University of East Anglia (UEA)
Medicine
Dr Helen Murphy is a Professor of Medicine (Diabetes and Antenatal Care) at the University of East Anglia, and a practicing clinician (Norfolk & Norwich University Hospital NHS Trust since 2015, Cambridge University NHS Foundation Trust since 2006). She runs a diabetes pregnancy research programme which aims to support women with diabetes to achieve the pregnancy glucose targets required for optimal mother and baby health outcomes. She co-led the CONCEPTT Continuous Glucose Monitoring (CGM) trial across 31 international sites. CONCEPTT demonstrated health benefits for mothers with type 1 diabetes, their newborn infants and the potential for substantial healthcare cost savings. In addition to important scientific contributions, building research infrastructure and supporting the next generation of clinical academics, data from CONCEPTT led to changes in clinical practice, such that CGM is now the recognised standard of care for pregnant women with type 1 diabetes. She works with a multidisciplinary team of diabetes and obstetric clinicians, engineers, and social scientists to develop and evaluate closed-loop insulin delivery systems, suitable for use during pregnancy.

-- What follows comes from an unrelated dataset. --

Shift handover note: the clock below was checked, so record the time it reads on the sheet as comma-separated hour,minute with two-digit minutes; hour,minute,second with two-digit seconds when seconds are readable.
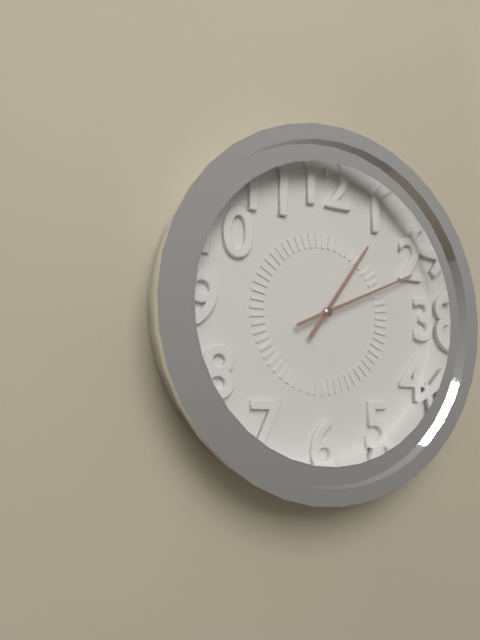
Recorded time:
1,11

Helen also serves as clinical lead for the National Pregnancy in Diabetes (NPID) audit, which is the largest population-based study in diabetes pregnancy. Data from NPID directly informs diabetes and maternity healthcare policy. Supported by JDRF, Diabetes UK, and the NIHR, her research is changing the management of diabetes in pregnancy. Helen serves on several research committees, the editorial board for Diabetes Care, Diabetologia, and is a regular contributor to national and international scientific meetings.

Moderator of 1 Session

Session Type
Parallel Session
Date
Fri, 29.04.2022
Session Time
16:40 - 18:00
Room
Hall 113

Presenter of 1 Presentation

Is there a role for more diabetes technology use in type 2 diabetes pregnancy

Session Type
Parallel Session
Date
Fri, 29.04.2022
Session Time
16:40 - 18:00
Room
Hall 113
Lecture Time
17:40 - 18:00

Abstract

Abstract Body

During 2019-20, there were 5,085 pregnancies in women with T2D and 4,175 in those with T1D, making T2D now the commonest form of pregestational diabetes in pregnancy in England and Wales. This represents a doubling in the prevalence of T2D pregnancies in the past two decades.

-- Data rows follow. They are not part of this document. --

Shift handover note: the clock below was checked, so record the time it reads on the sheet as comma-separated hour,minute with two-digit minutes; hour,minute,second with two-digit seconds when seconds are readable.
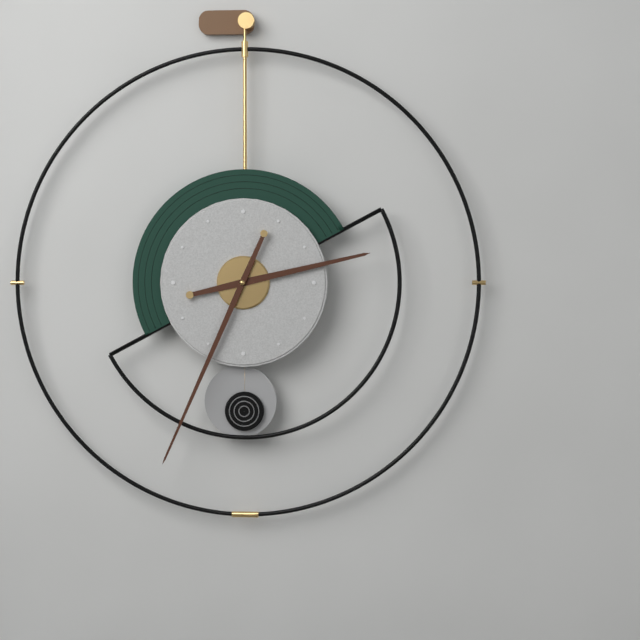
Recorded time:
2,34
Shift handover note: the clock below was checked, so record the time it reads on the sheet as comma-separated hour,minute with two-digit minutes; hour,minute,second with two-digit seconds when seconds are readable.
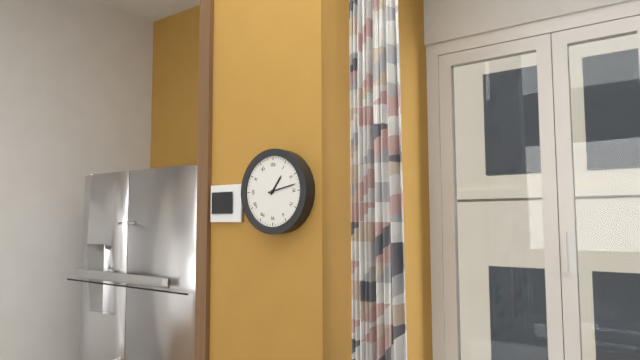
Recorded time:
1,13
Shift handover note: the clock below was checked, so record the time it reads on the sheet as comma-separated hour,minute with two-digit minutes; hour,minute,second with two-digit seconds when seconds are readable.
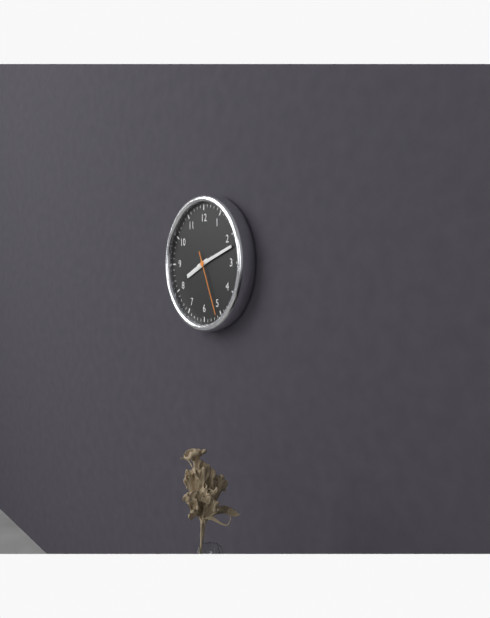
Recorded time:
8,12,26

Compared to pregnant women with T1D, those with T2D are older, have higher BMI, with more metabolic comorbidities (hypertension, dyslipidemia) and are more likely to belong to minority ethnic groups, and live in higher deprivation areas. There were seven times more pregnancies (>40% vs <6%) among women with T2D living in the most vs least deprived communities. Fewer than one in four were taking high dose folic acid before pregnancy. Glycaemic management was also inadequate with 25% of women untreated, 50% taking metformin alone, and only 15% taking insulin (10 % metformin and insulin, 5% insulin alone) before pregnancy. Approximately one in seven pregnant women (median age 34 years) were taking ACE-inhibitors, statins (13%) or other potentially harmful therapies (7%).

Pregnant women with T2D had higher rates of perinatal death across all HbA1c categories compared to pregnant women with T1D. After adjusting for relevant confounding risk factors, an above target HbA1c after 24 weeks was associated with a four-times increased risk of perinatal death in T2D. Rates of preterm births, LGA and neonatal intensive care unit admissions are all significantly reduced in women with T2D who achieve HbA1c < 6.1% (43mmol/mol) after 24 weeks gestation (Figure 1), emphasizing the crucial importance of antenatal glucose levels during T2D pregnancy.